(DOCUMENT SEGMENT begins)
Sunday, August 4, 2013

V-Wars Book Review

V-Wars

Jonathan Maberry

Open Road Integrated Media

IDW Publishing

2/5 Stars 

          Vampires Suck!  That is pretty much my impression having read V-Wars.  A compilation of connected short stories with one theme.  The authors include: Nancy Holder, Yvonne Navarro, James A. Moore, Gregory Frost, John Everson, Keith R.A. DeCandido, and Scott Nicholson.  Some of these folks are real stars of horror fiction.  Particularly vampire fiction.  Just in my limited experience(I used to love vampire novels back in the day. You know before Twilight).  Nancy Holder and Yvonne Navarro particularly, are authors I remember enjoying.  But here, perhaps the concept has tied their hands.  The concept is that a viral outbreak has turned select people into vampires and werewolves.  This is, BY FAR, the most pedestrian and boring way of handling vampirism and this book; while it has an interesting structure.  That of a many layered short story collection that shares settings, characters, etc… Is in the end a virtual disaster.  Practically every story is one of being bitten or somehow “contracting” the virus.  Which makes these stories pretty much throw away, even with the best writing.  One story, that involves a vampire hunting biker gang, completely falls apart in the last story of it’s series.  Turning one of the most interesting stories in the book into “just another story” in the book.
(DOCUMENT SEGMENT ends)
(DATA EXTRACTS begins)
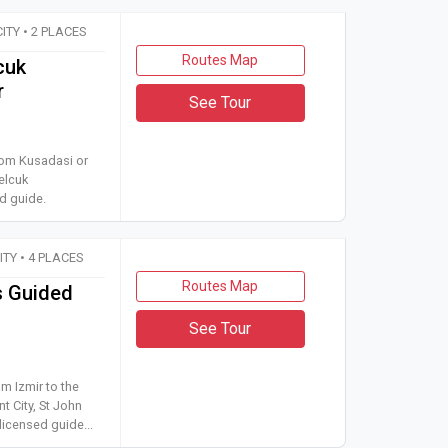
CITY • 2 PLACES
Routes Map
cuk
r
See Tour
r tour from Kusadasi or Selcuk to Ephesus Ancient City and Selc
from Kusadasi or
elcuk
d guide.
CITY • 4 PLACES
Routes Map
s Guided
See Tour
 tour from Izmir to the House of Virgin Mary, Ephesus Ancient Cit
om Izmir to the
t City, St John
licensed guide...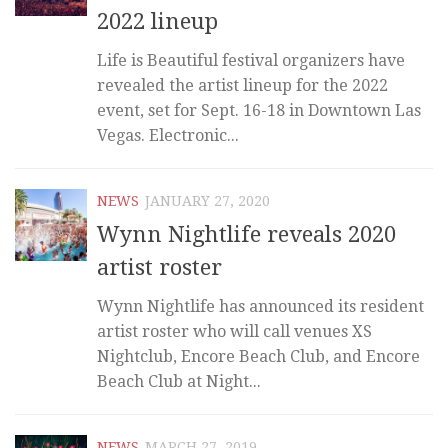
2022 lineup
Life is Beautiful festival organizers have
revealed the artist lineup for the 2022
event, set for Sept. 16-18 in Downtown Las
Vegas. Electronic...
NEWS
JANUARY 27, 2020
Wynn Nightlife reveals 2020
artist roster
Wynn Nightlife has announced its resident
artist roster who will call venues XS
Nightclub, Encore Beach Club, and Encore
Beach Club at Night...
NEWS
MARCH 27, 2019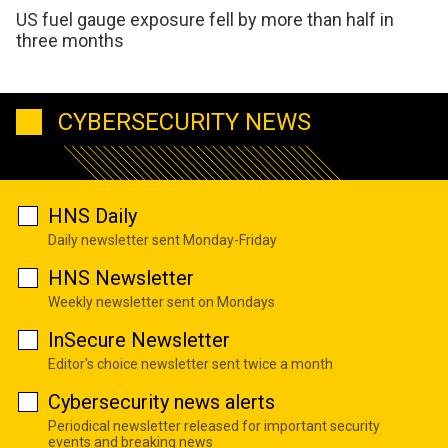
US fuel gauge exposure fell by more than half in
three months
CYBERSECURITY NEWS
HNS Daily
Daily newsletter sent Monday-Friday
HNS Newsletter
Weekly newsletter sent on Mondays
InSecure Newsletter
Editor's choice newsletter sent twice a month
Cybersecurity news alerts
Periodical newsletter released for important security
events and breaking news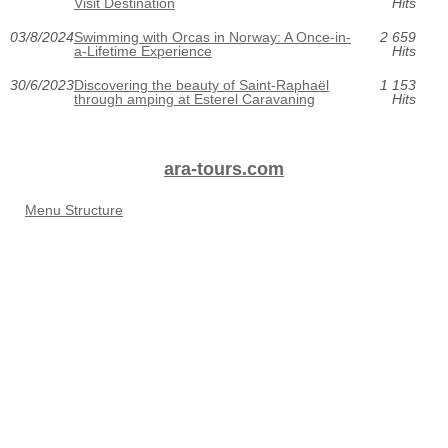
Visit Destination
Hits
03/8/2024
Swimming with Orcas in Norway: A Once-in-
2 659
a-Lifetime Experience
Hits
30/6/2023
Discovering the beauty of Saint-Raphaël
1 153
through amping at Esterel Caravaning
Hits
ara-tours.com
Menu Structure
(DATA EXTRACTS ends)
(DATA EXTRACTS begins)
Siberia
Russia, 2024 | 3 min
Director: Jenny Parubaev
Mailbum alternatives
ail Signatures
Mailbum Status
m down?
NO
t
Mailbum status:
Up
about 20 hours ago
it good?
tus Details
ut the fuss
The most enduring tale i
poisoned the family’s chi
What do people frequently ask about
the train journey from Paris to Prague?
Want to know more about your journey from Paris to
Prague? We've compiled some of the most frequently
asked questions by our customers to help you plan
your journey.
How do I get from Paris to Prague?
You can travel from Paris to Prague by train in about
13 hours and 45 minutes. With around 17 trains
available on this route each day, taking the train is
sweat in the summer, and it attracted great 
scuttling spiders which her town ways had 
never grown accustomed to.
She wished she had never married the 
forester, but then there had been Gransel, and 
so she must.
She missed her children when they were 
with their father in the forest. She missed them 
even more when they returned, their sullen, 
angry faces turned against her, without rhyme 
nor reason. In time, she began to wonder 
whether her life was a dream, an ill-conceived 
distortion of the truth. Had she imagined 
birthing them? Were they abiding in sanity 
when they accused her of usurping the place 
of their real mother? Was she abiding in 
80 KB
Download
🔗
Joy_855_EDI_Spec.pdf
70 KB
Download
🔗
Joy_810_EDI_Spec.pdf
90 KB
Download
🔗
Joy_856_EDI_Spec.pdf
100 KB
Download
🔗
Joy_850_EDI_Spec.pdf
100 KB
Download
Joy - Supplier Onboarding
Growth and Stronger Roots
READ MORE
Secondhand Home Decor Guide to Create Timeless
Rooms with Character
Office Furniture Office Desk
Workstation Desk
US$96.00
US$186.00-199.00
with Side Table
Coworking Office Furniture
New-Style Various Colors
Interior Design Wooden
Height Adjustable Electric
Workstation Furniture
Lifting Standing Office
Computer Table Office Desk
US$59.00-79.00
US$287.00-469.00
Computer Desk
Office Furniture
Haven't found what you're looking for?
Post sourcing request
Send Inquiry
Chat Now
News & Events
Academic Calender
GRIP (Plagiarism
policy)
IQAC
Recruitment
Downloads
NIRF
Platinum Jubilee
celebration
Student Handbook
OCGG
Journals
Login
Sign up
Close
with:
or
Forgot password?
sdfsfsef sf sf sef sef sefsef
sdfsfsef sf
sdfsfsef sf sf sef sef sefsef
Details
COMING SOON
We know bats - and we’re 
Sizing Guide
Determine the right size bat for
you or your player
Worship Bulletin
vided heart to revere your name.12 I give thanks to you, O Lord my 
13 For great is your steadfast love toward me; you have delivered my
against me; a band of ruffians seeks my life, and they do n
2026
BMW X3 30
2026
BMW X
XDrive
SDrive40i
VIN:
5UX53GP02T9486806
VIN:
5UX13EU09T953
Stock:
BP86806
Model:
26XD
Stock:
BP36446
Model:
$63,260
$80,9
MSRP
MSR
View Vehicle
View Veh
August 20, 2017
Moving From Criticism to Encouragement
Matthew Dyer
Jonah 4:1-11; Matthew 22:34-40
(DATA EXTRACTS ends)
## WHAT TO WORK ON
1. In the V-Wars book review, what concept do the stories share?
2. Translate this sentence from the V-Wars book review into Spanish: "The concept is that a viral outbreak has turned select people into vampires and werewolves."

## ANSWER SECTION
1. A viral outbreak has turned select people into vampires and werewolves.

2. El concepto es que un brote viral ha convertido a determinadas personas en vampiros y hombres lobo.